By now the word “wearable” has permeated our vocabulary, and on every child’s (and big kid’s) Christmas list this year you could find a drone. What you may not know is that clever marketers around the world are already brainstorming ways to combine the benefits of wearables, life-tracking devices and drones into one tool.


The first among them, Nixie, is set to to be released soon. This wearable camera comes with you everywhere you go – and can fly off your wrist to film something on demand (and come back to you, of course).




While the Nixie is nifty, for practical life-tracking purposes, prototypes like on-demand air filters and umbrellas give users tremendous practical value. The Breathe, for example, is a small plastic drone that sits on the shoulder when not in use.

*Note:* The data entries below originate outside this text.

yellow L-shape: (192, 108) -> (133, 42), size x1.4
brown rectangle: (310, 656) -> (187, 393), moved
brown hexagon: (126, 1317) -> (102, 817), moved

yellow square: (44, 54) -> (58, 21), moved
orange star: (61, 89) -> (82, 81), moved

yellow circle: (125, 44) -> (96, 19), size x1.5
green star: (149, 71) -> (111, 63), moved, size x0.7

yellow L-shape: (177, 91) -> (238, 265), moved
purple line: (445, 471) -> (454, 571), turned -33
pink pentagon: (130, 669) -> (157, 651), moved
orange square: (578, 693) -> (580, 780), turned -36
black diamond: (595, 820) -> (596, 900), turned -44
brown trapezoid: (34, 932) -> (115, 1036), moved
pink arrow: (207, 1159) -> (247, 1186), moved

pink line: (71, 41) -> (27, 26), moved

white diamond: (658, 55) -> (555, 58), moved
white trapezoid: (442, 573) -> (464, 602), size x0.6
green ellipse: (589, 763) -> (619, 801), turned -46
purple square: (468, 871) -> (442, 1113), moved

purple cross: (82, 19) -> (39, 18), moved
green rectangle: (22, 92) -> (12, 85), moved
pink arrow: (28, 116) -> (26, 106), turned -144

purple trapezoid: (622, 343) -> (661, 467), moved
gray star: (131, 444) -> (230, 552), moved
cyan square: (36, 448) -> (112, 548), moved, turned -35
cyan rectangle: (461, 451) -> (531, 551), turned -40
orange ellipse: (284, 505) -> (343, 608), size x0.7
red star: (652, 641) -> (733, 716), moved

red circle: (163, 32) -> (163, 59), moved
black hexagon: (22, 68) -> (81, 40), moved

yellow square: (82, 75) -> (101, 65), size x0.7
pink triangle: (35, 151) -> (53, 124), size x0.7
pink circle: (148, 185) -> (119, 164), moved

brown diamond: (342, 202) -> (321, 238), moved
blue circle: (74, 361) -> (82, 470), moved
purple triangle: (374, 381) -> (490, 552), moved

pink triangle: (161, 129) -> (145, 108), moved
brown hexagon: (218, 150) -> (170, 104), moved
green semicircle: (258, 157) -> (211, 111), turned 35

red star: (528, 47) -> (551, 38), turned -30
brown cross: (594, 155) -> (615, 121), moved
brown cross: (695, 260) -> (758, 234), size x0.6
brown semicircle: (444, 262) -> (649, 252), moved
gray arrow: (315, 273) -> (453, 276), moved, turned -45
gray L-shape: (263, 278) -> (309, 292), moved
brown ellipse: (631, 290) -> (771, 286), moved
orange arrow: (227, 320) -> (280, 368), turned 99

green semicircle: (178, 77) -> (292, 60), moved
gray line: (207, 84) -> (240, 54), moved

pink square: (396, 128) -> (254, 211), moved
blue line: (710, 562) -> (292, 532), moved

The plastic lung senses pollution levels. When levels of pollution rise too high, the propeller launches the drone into the sky, where it flits in front of the your face and filters pollution from the air you breathe.


The Parasol is a weather drone that either hooks into the belt or is worn as jewelry. It detects humidity and temperature. If ultraviolet radiation levels get too high or it begins to rain, the drone’s propellers launches it into the sky where it forms a large disk that constantly adjusts its position to protect the user from the environment.


While these devices are still purely conceptual, they offer an exciting sneak peek into the future of life-tracking wearables. With such exciting ideas in the works, who knows what technology might make possible within a few short years?